**Work instructions**
Locate every line below that contains the string "기초용어", and copy each of those lines in full.

Saved entries
....

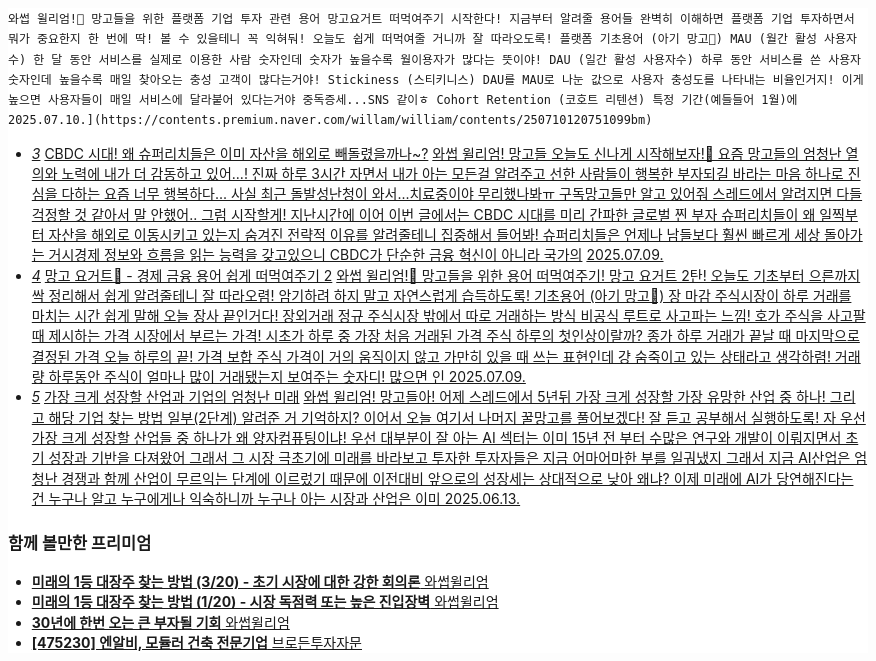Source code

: 	와썹 윌리엄!🥭 망고들을 위한 플랫폼 기업 투자 관련 용어 망고요거트 떠먹여주기 시작한다! 지금부터 알려줄 용어들 완벽히 이해하면 플랫폼 기업 투자하면서 뭐가 중요한지 한 번에 딱! 볼 수 있을테니 꼭 익혀둬! 오늘도 쉽게 떠먹여줄 거니까 잘 따라오도록! 플랫폼 기초용어 (아기 망고🥭) MAU (월간 활성 사용자수) 한 달 동안 서비스를 실제로 이용한 사람 숫자인데 숫자가 높을수록 월이용자가 많다는 뜻이야! DAU (일간 활성 사용자수) 하루 동안 서비스를 쓴 사용자 숫자인데 높을수록 매일 찾아오는 충성 고객이 많다는거야! Stickiness (스티키니스) DAU를 MAU로 나눈 값으로 사용자 충성도를 나타내는 비율인거지! 이게 높으면 사용자들이 매일 서비스에 달라붙어 있다는거야 중독증세...SNS 같이ㅎ Cohort Retention (코호트 리텐션) 특정 기간(예들들어 1월)에
	2025.07.10.](https://contents.premium.naver.com/willam/william/contents/250710120751099bm)
- [*3*](https://contents.premium.naver.com/willam/william/contents/250709113157091hz)
	[CBDC 시대! 왜 슈퍼리치들은 이미 자산을 해외로 빼돌렸을까나~?](https://contents.premium.naver.com/willam/william/contents/250709113157091hz)
	[와썹 윌리엄! 망고들 오늘도 신나게 시작해보자!🥭 요즘 망고들의 엄청난 열의와 노력에 내가 더 감동하고 있어...! 진짜 하루 3시간 자면서 내가 아는 모든걸 알려주고 선한 사람들이 행복한 부자되길 바라는 마음 하나로 진심을 다하는 요즘 너무 행복하다... 사실 최근 돌발성난청이 와서...치료중이야 무리했나봐ㅠ 구독망고들만 알고 있어줘 스레드에서 알려지면 다들 걱정할 것 같아서 말 안했어.. 그럼 시작할게! 지난시간에 이어 이번 글에서는 CBDC 시대를 미리 간파한 글로벌 찐 부자 슈퍼리치들이 왜 일찍부터 자산을 해외로 이동시키고 있는지 숨겨진 전략적 이유를 알려줄테니 집중해서 들어봐! 슈퍼리치들은 언제나 남들보다 훨씬 빠르게 세상 돌아가는 거시경제 정보와 흐름을 읽는 능력을 갖고있으니 CBDC가 단순한 금융 혁신이 아니라 국가의](https://contents.premium.naver.com/willam/william/contents/250709113157091hz)
	[2025.07.09.](https://contents.premium.naver.com/willam/william/contents/250709113157091hz)
- [*4*](https://contents.premium.naver.com/willam/william/contents/250709170113498la)
	[망고 요거트🥭 - 경제 금융 용어 쉽게 떠먹여주기 2](https://contents.premium.naver.com/willam/william/contents/250709170113498la)
	[
	와썹 윌리엄!🥭 망고들을 위한 용어 떠먹여주기! 망고 요거트 2탄! 오늘도 기초부터 으른까지 싹 정리해서 쉽게 알려줄테니 잘 따라오렴! 암기하려 하지 말고 자연스럽게 습득하도록! 기초용어 (아기 망고🥭) 장 마감 주식시장이 하루 거래를 마치는 시간 쉽게 말해 오늘 장사 끝인거다! 장외거래 정규 주식시장 밖에서 따로 거래하는 방식 비공식 루트로 사고파는 느낌! 호가 주식을 사고팔 때 제시하는 가격 시장에서 부르는 가격! 시초가 하루 중 가장 처음 거래된 가격 주식 하루의 첫인상이랄까? 종가 하루 거래가 끝날 때 마지막으로 결정된 가격 오늘 하루의 끝! 가격 보합 주식 가격이 거의 움직이지 않고 가만히 있을 때 쓰는 표현인데 걍 숨죽이고 있는 상태라고 생각하렴! 거래량 하루동안 주식이 얼마나 많이 거래됐는지 보여주는 숫자디! 많으면 인
	2025.07.09.](https://contents.premium.naver.com/willam/william/contents/250709170113498la)
- [*5*](https://contents.premium.naver.com/willam/william/contents/250613102449306ys)
	[가장 크게 성장할 산업과 기업의 엄청난 미래](https://contents.premium.naver.com/willam/william/contents/250613102449306ys)
	[
	와썹 윌리엄! 망고들아! 어제 스레드에서 5년뒤 가장 크게 성장할 가장 유망한 산업 중 하나! 그리고 해당 기업 찾는 방법 일부(2단계) 알려준 거 기억하지? 이어서 오늘 여기서 나머지 꿀망고를 풀어보겠다! 잘 듣고 공부해서 실행하도록! 자 우선 가장 크게 성장할 산업들 중 하나가 왜 양자컴퓨팅이냐! 우선 대부분이 잘 아는 AI 섹터는 이미 15년 전 부터 수많은 연구와 개발이 이뤄지면서 초기 성장과 기반을 다져왔어 그래서 그 시장 극초기에 미래를 바라보고 투자한 투자자들은 지금 어마어마한 부를 일궈냈지 그래서 지금 AI산업은 엄청난 경쟁과 함께 산업이 무르익는 단계에 이르렀기 때문에 이전대비 앞으로의 성장세는 상대적으로 낮아 왜냐? 이제 미래에 AI가 당연해진다는 건 누구나 알고 누구에게나 익숙하니까 누구나 아는 시장과 산업은 이미
	2025.06.13.](https://contents.premium.naver.com/willam/william/contents/250613102449306ys)

### 함께 볼만한 프리미엄

- [
	**미래의 1등 대장주 찾는 방법 (3/20) - 초기 시장에 대한 강한 회의론**
	와썹윌리엄
	](https://contents.premium.naver.com/willam/william/contents/250704220743539im?from=news_arp_in_cp)
- [
	**미래의 1등 대장주 찾는 방법 (1/20) - 시장 독점력 또는 높은 진입장벽**
	와썹윌리엄
	](https://contents.premium.naver.com/willam/william/contents/250702173554180vg?from=news_arp_article)
- [
	**30년에 한번 오는 큰 부자될 기회**
	와썹윌리엄
	](https://contents.premium.naver.com/willam/william/contents/250704174645210cv?from=news_arp_article)
- [
	**\[475230\] 엔알비, 모듈러 건축 전문기업**
	브로든투자자문
	](https://contents.premium.naver.com/broaden/broaden0215/contents/250708143644653zg?from=news_arp_global)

....

**Answer for this exercise**
: 	와썹 윌리엄!🥭 망고들을 위한 플랫폼 기업 투자 관련 용어 망고요거트 떠먹여주기 시작한다! 지금부터 알려줄 용어들 완벽히 이해하면 플랫폼 기업 투자하면서 뭐가 중요한지 한 번에 딱! 볼 수 있을테니 꼭 익혀둬! 오늘도 쉽게 떠먹여줄 거니까 잘 따라오도록! 플랫폼 기초용어 (아기 망고🥭) MAU (월간 활성 사용자수) 한 달 동안 서비스를 실제로 이용한 사람 숫자인데 숫자가 높을수록 월이용자가 많다는 뜻이야! DAU (일간 활성 사용자수) 하루 동안 서비스를 쓴 사용자 숫자인데 높을수록 매일 찾아오는 충성 고객이 많다는거야! Stickiness (스티키니스) DAU를 MAU로 나눈 값으로 사용자 충성도를 나타내는 비율인거지! 이게 높으면 사용자들이 매일 서비스에 달라붙어 있다는거야 중독증세...SNS 같이ㅎ Cohort Retention (코호트 리텐션) 특정 기간(예들들어 1월)에
	와썹 윌리엄!🥭 망고들을 위한 용어 떠먹여주기! 망고 요거트 2탄! 오늘도 기초부터 으른까지 싹 정리해서 쉽게 알려줄테니 잘 따라오렴! 암기하려 하지 말고 자연스럽게 습득하도록! 기초용어 (아기 망고🥭) 장 마감 주식시장이 하루 거래를 마치는 시간 쉽게 말해 오늘 장사 끝인거다! 장외거래 정규 주식시장 밖에서 따로 거래하는 방식 비공식 루트로 사고파는 느낌! 호가 주식을 사고팔 때 제시하는 가격 시장에서 부르는 가격! 시초가 하루 중 가장 처음 거래된 가격 주식 하루의 첫인상이랄까? 종가 하루 거래가 끝날 때 마지막으로 결정된 가격 오늘 하루의 끝! 가격 보합 주식 가격이 거의 움직이지 않고 가만히 있을 때 쓰는 표현인데 걍 숨죽이고 있는 상태라고 생각하렴! 거래량 하루동안 주식이 얼마나 많이 거래됐는지 보여주는 숫자디! 많으면 인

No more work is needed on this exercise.